[Records provided — start]
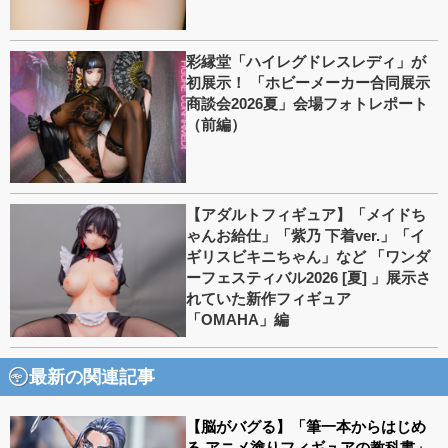
彩縁堂「ハイレグドレスレディ」が
初展示！ 「ホビーメーカー合同展示
商談会2026夏」会場フォトレポート
（前編）
【アダルトフィギュア】「メイドち
ゃんお給仕」「紫乃 下着ver.」「イ
ギリスビキニちゃん」など 「ワンダ
ーフェスティバル2026 [夏] 」展示さ
れていた新作フィギュア
「OMAHA」編
最新の関連記事
【脳がバグる】「筆一本からはじめ
る アニメ塗りフィギュアの教科書」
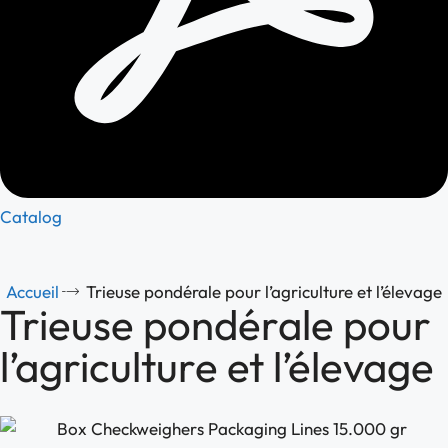
Catalog
Accueil
Trieuse pondérale pour l’agriculture et l’élevage
Trieuse pondérale pour
l’agriculture et l’élevage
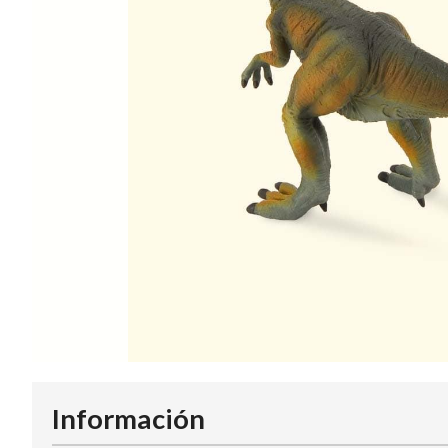
Información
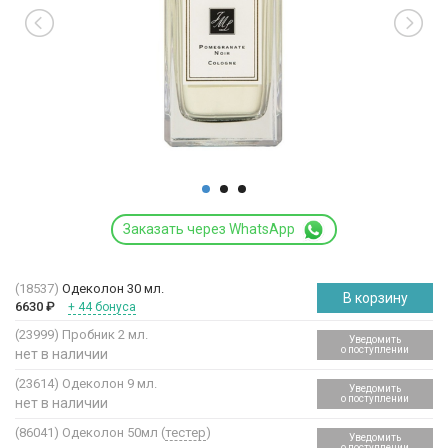
Заказать через WhatsApp
(18537)
Одеколон 30 мл.
В корзину
6630
₽
+ 44 бонуса
(23999)
Пробник 2 мл.
Уведомить
о поступлении
нет в наличии
(23614)
Одеколон 9 мл.
Уведомить
о поступлении
нет в наличии
(86041)
Одеколон 50мл (
тестер
)
Уведомить
о поступлении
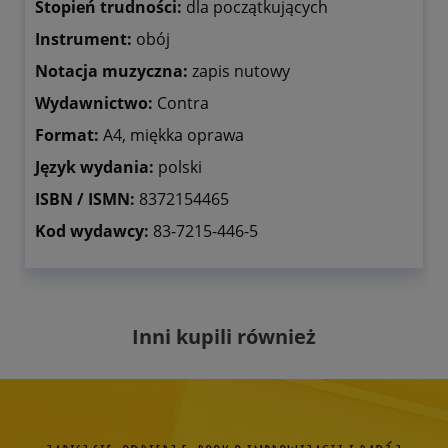
Stopień trudności:
dla początkujących
Instrument:
obój
Notacja muzyczna:
zapis nutowy
Wydawnictwo:
Contra
Format:
A4, miękka oprawa
Język wydania:
polski
ISBN / ISMN:
8372154465
Kod wydawcy:
83-7215-446-5
Inni kupili również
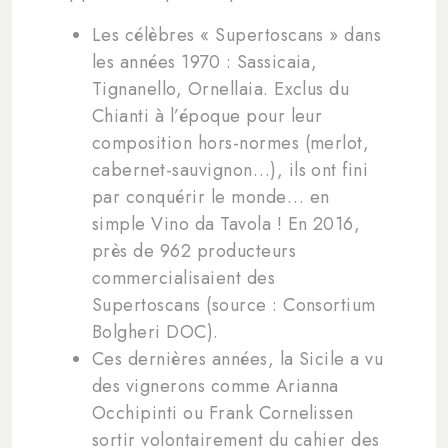
Les célèbres « Supertoscans » dans
les années 1970 : Sassicaia,
Tignanello, Ornellaia. Exclus du
Chianti à l’époque pour leur
composition hors-normes (merlot,
cabernet-sauvignon…), ils ont fini
par conquérir le monde… en
simple Vino da Tavola ! En 2016,
près de 962 producteurs
commercialisaient des
Supertoscans (source : Consortium
Bolgheri DOC).
Ces dernières années, la Sicile a vu
des vignerons comme Arianna
Occhipinti ou Frank Cornelissen
sortir volontairement du cahier des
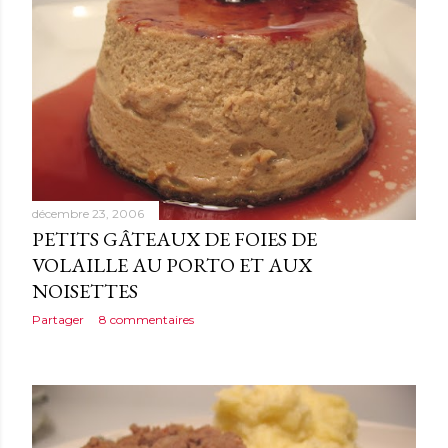
décembre 23, 2006
PETITS GÂTEAUX DE FOIES DE
VOLAILLE AU PORTO ET AUX
NOISETTES
Partager
8 commentaires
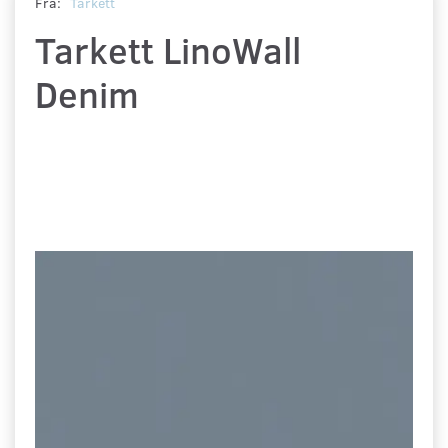
Fra:
Tarkett
Tarkett LinoWall
Denim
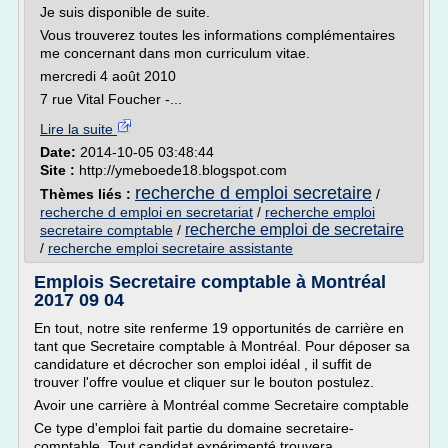
Je suis disponible de suite.
Vous trouverez toutes les informations complémentaires
me concernant dans mon curriculum vitae.
mercredi 4 août 2010
7 rue Vital Foucher -...
Lire la suite
Date:
2014-10-05 03:48:44
Site :
http://ymeboede18.blogspot.com
recherche d emploi secretaire
Thèmes liés :
/
recherche d emploi en secretariat
/
recherche emploi
recherche emploi de secretaire
secretaire comptable
/
/
recherche emploi secretaire assistante
Emplois Secretaire comptable à Montréal
2017 09 04
En tout, notre site renferme 19 opportunités de carrière en
tant que Secretaire comptable à Montréal. Pour déposer sa
candidature et décrocher son emploi idéal , il suffit de
trouver l'offre voulue et cliquer sur le bouton postulez.
Avoir une carrière à Montréal comme Secretaire comptable
Ce type d'emploi fait partie du domaine secretaire-
comptable. Tout candidat expérimenté trouvera...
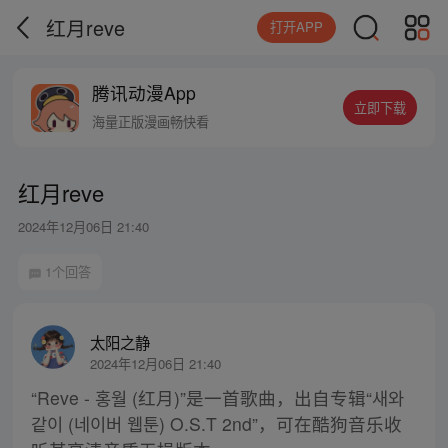
红月reve
打开APP
腾讯动漫App
立即下载
海量正版漫画畅快看
红月reve
2024年12月06日 21:40
1个回答
太阳之静
2024年12月06日 21:40
“Reve - 홍월 (红月)”是一首歌曲，出自专辑“새와
같이 (네이버 웹툰) O.S.T 2nd”，可在酷狗音乐收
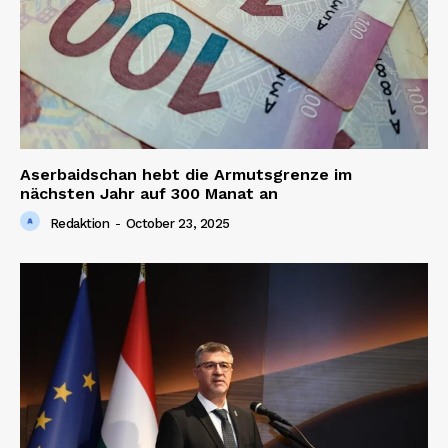
Aserbaidschan hebt die Armutsgrenze im
nächsten Jahr auf 300 Manat an
Redaktion
-
October 23, 2025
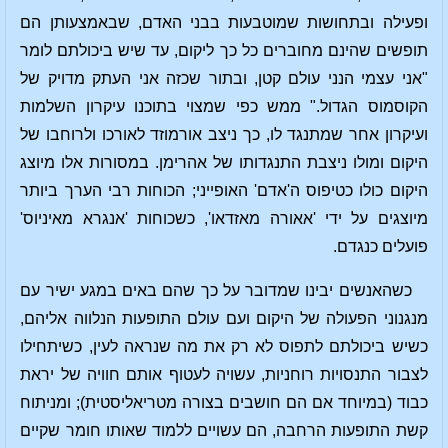
ופעילה ובתחושות שמוטבעות בבני האדם, שבאמצעותן הם
תופשים שהינם מחוברים כל כך ליקום, עד שיש ביכולתם לומר
"אני עצמי הנני עולם קטן, ובתור שכזה אני העתק מדויק של
הקוסמוס הגדול." ממש כפי שמצוי בתוכנו עיקרון השלמות
ועיקרון אחר שמתנגד לו, כך ניצב אורמוזד לאורכו ולרוחבו של
היקום ומולו ניצבת התנגדותו של אהרימן. במסורות אלו מיוצג
היקום כולו כטיפוס ה'אדם' האופייני; הכוחות רבי הערך ביותר
מיוצגים על ידי 'אאורה מאזדאו', כשכוחות 'אנגרא מאיניוס'
פועלים כנגדם.
כשהאנשים יבינו שמדובר על כך שהם באים במגע ישיר עם
מנגנוני הפעולה של היקום ועם עולם התופעות הנלווה אליהם,
כשיש ביכולתם לתפוס לא רק את מה שנראה לעין, כשיתחילו
לצבור התנסויות רוחניות, עשויה לעטוף אותם חוויה של יראת
כבוד (במיוחד אם הם חושבים בצורה מטריאליסטית); ומניתוח
קשת התופעות הרחבה, הם עשויים ללמוד שאותו חומר שקיים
[Records provided — finish]
--- Required work ---
Repeat, with no pictures, each line from the beginning of the data through the line containing "Ce type d'emploi", inclusive.

--- Response ---
彩縁堂「ハイレグドレスレディ」が
初展示！ 「ホビーメーカー合同展示
商談会2026夏」会場フォトレポート
（前編）
【アダルトフィギュア】「メイドち
ゃんお給仕」「紫乃 下着ver.」「イ
ギリスビキニちゃん」など 「ワンダ
ーフェスティバル2026 [夏] 」展示さ
れていた新作フィギュア
「OMAHA」編
最新の関連記事
【脳がバグる】「筆一本からはじめ
る アニメ塗りフィギュアの教科書」
Catalog
Accueil
Trieuse pondérale pour l’agriculture et l’élevage
Trieuse pondérale pour
l’agriculture et l’élevage
Información
Заказать через WhatsApp
(18537)
Одеколон 30 мл.
В корзину
6630
₽
+ 44 бонуса
(23999)
Пробник 2 мл.
Уведомить
о поступлении
нет в наличии
(23614)
Одеколон 9 мл.
Уведомить
о поступлении
нет в наличии
(86041)
Одеколон 50мл (
тестер
)
Уведомить
о поступлении
Stopień trudności:
dla początkujących
Instrument:
obój
Notacja muzyczna:
zapis nutowy
Wydawnictwo:
Contra
Format:
A4, miękka oprawa
Język wydania:
polski
ISBN / ISMN:
8372154465
Kod wydawcy:
83-7215-446-5
Inni kupili również
Les célèbres « Supertoscans » dans
les années 1970 : Sassicaia,
Tignanello, Ornellaia. Exclus du
Chianti à l’époque pour leur
composition hors-normes (merlot,
cabernet-sauvignon…), ils ont fini
par conquérir le monde… en
simple Vino da Tavola ! En 2016,
près de 962 producteurs
commercialisaient des
Supertoscans (source : Consortium
Bolgheri DOC).
Ces dernières années, la Sicile a vu
des vignerons comme Arianna
Occhipinti ou Frank Cornelissen
sortir volontairement du cahier des
décembre 23, 2006
PETITS GÂTEAUX DE FOIES DE
VOLAILLE AU PORTO ET AUX
NOISETTES
Partager
8 commentaires
Fra:
Tarkett
Tarkett LinoWall
Denim
Je suis disponible de suite.
Vous trouverez toutes les informations complémentaires
me concernant dans mon curriculum vitae.
mercredi 4 août 2010
7 rue Vital Foucher -...
Lire la suite
Date:
2014-10-05 03:48:44
Site :
http://ymeboede18.blogspot.com
recherche d emploi secretaire
Thèmes liés :
/
recherche d emploi en secretariat
/
recherche emploi
recherche emploi de secretaire
secretaire comptable
/
/
recherche emploi secretaire assistante
Emplois Secretaire comptable à Montréal
2017 09 04
En tout, notre site renferme 19 opportunités de carrière en
tant que Secretaire comptable à Montréal. Pour déposer sa
candidature et décrocher son emploi idéal , il suffit de
trouver l'offre voulue et cliquer sur le bouton postulez.
Avoir une carrière à Montréal comme Secretaire comptable
Ce type d'emploi fait partie du domaine secretaire-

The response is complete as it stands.